I barely even sit down to try to gather words these days, save for my morning pages which still happen most of the time, fluttering between drivel and aching truths.
I think of you often and wonder, “Why reach out if I don’t even know what to say?” and I know that is silly, because reaching out is saying I am here, is saying you’re not alone, is saying we’re still breathing.
I have talked to a number of friends in recent days about how alone and lost I feel, and have been met with the message that I am not alone in this, that so many of us are feeling this way.
Writing here grounded me for a decade, and I didn’t realize right away how by undoing that rhythm I was uprooting myself. And maybe I needed to for a time. Sometimes we slip back into a practice that we had abandoned and realize how much it feels like home. Sometimes it takes a little longer to find our way back, like searching for a keyhole in a door now covered over by moss so thick you wonder if they key will even still turn.
There may come a time in your life (or many times) when the key doesn’t seem to turn, when what once felt like a second skin doesn’t quite fit right anymore. That can be disconcerting, and when the space between what was and what is yet to be stretches out longer than you’d hoped it would, it can feel like being lost without a compass, and maybe even without hope.

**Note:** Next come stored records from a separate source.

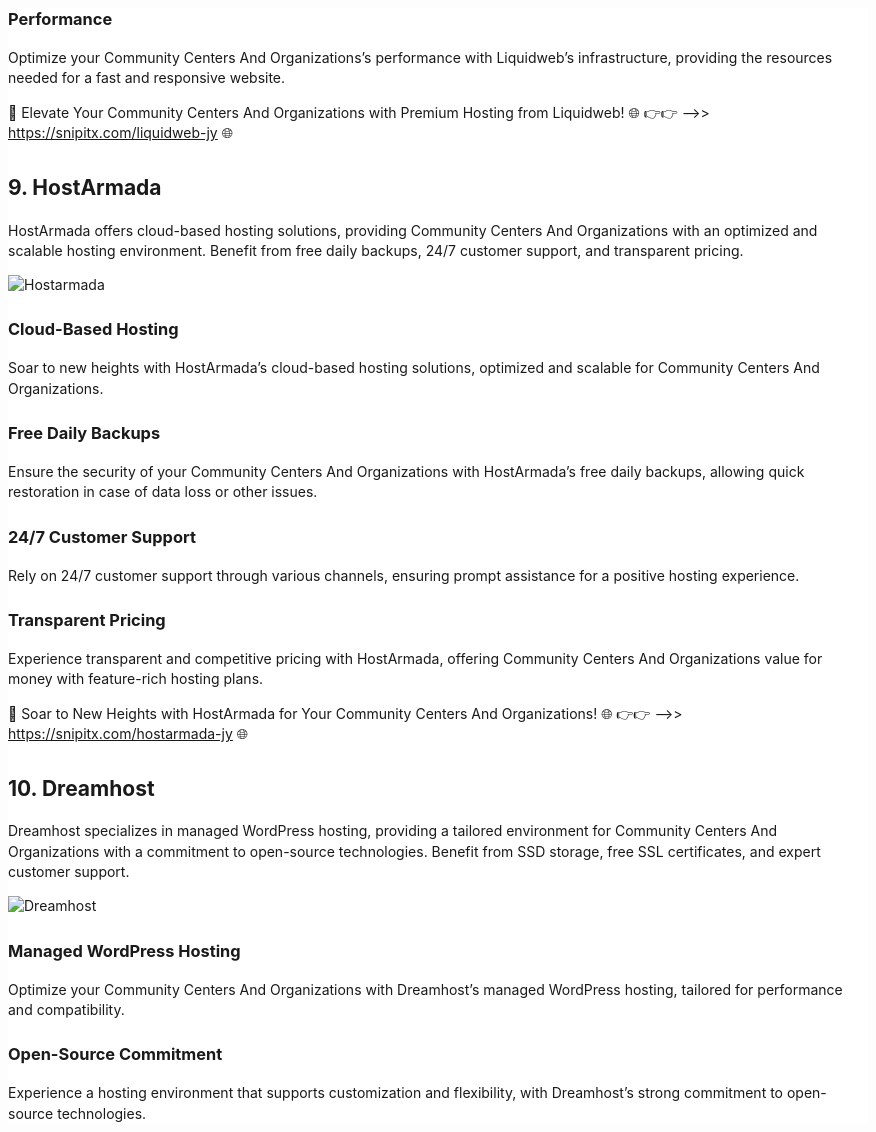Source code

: ### Performance
Optimize your Community Centers And Organizations’s performance with Liquidweb’s infrastructure, providing the resources needed for a fast and responsive website.

🚀 Elevate Your Community Centers And Organizations with Premium Hosting from Liquidweb! 🌐
👉👉 -->> https://snipitx.com/liquidweb-jy 🌐

## 9. HostArmada

HostArmada offers cloud-based hosting solutions, providing Community Centers And Organizations with an optimized and scalable hosting environment. Benefit from free daily backups, 24/7 customer support, and transparent pricing.

![Hostarmada](https://i.imgur.com/KFbdf3o.jpeg "Hostarmada Hosting")

### Cloud-Based Hosting
Soar to new heights with HostArmada’s cloud-based hosting solutions, optimized and scalable for Community Centers And Organizations.

### Free Daily Backups
Ensure the security of your Community Centers And Organizations with HostArmada’s free daily backups, allowing quick restoration in case of data loss or other issues.

### 24/7 Customer Support
Rely on 24/7 customer support through various channels, ensuring prompt assistance for a positive hosting experience.

### Transparent Pricing
Experience transparent and competitive pricing with HostArmada, offering Community Centers And Organizations value for money with feature-rich hosting plans.

🚀 Soar to New Heights with HostArmada for Your Community Centers And Organizations! 🌐
👉👉 -->> https://snipitx.com/hostarmada-jy 🌐

## 10. Dreamhost

Dreamhost specializes in managed WordPress hosting, providing a tailored environment for Community Centers And Organizations with a commitment to open-source technologies. Benefit from SSD storage, free SSL certificates, and expert customer support.

![Dreamhost](https://i.imgur.com/rXIg8ip.jpeg "Dreamhost Hosting")

### Managed WordPress Hosting
Optimize your Community Centers And Organizations with Dreamhost’s managed WordPress hosting, tailored for performance and compatibility.

### Open-Source Commitment
Experience a hosting environment that supports customization and flexibility, with Dreamhost’s strong commitment to open-source technologies.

When all this goes on alongside a world that feels like it has started spinning on a completely different axis, it can feel disorienting and overwhelming.
I do not think that we, as humans, were built for this constant barrage of trauma that we are currently experiencing – collectively and individually. It is like wave after wave pushing us down before we have a chance to take a breath of air and set ourselves for the next knock-down.
What we do have is community.
When I was teaching mantra mediation in person, it was mostly to people who were unfamiliar with the practice, and the idea of having to chant 108 rounds of a mantra they were not familiar with sometimes felt like an impossible task set before them.
As we sat in a circle, I would remind them that the space was being held – by myself and those who formed our community that day. I would chant every round, I told them, and they could be assured if they needed to rest, to pause, to listen and feel and not chant out loud, for a few rounds or even all of them, that their community was there to hold them.
We can’t all do all the things all the time. There are moments when we need to rest. There are moments when we need to care for our small and sacred corner of the world. There are moments when we need to jump into action in many of its various forms. All of it is necessary, and all of it is okay.
I do not want you to feel shame for the moments of rest, for the moments of quiet, in a world that seems to to be screaming for us to do something, anything, to make things less unbearable every minute of every day. Because caring for your heart, for the universe that is you, matters too.
I may not know where this uprooted sense of self will land and replant itself, but I know that I am here, that I am breathing, and that I am writing these words to you.